▸ Job
Locate each line in the records below that contains the word "studenten", matching its case exactly, and copy those lines.

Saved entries

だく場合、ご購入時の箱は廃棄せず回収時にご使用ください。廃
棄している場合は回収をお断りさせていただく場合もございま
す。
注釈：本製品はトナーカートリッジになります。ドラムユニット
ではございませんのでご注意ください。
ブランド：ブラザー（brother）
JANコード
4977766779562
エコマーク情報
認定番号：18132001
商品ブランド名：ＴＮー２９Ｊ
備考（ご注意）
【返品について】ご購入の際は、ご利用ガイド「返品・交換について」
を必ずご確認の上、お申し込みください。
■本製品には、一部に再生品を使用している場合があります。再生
--
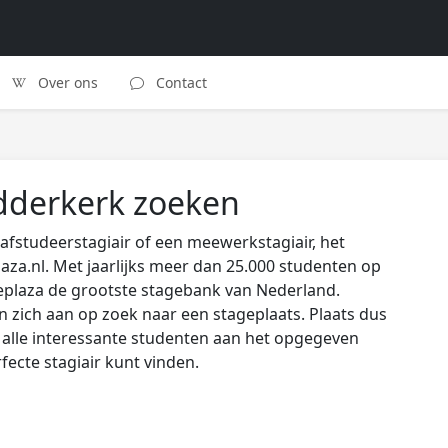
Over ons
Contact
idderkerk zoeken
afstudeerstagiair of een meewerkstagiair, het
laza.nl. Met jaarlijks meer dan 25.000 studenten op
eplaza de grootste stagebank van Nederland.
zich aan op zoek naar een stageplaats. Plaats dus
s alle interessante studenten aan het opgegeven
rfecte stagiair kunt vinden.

▸ Answer box
laza.nl. Met jaarlijks meer dan 25.000 studenten op
s alle interessante studenten aan het opgegeven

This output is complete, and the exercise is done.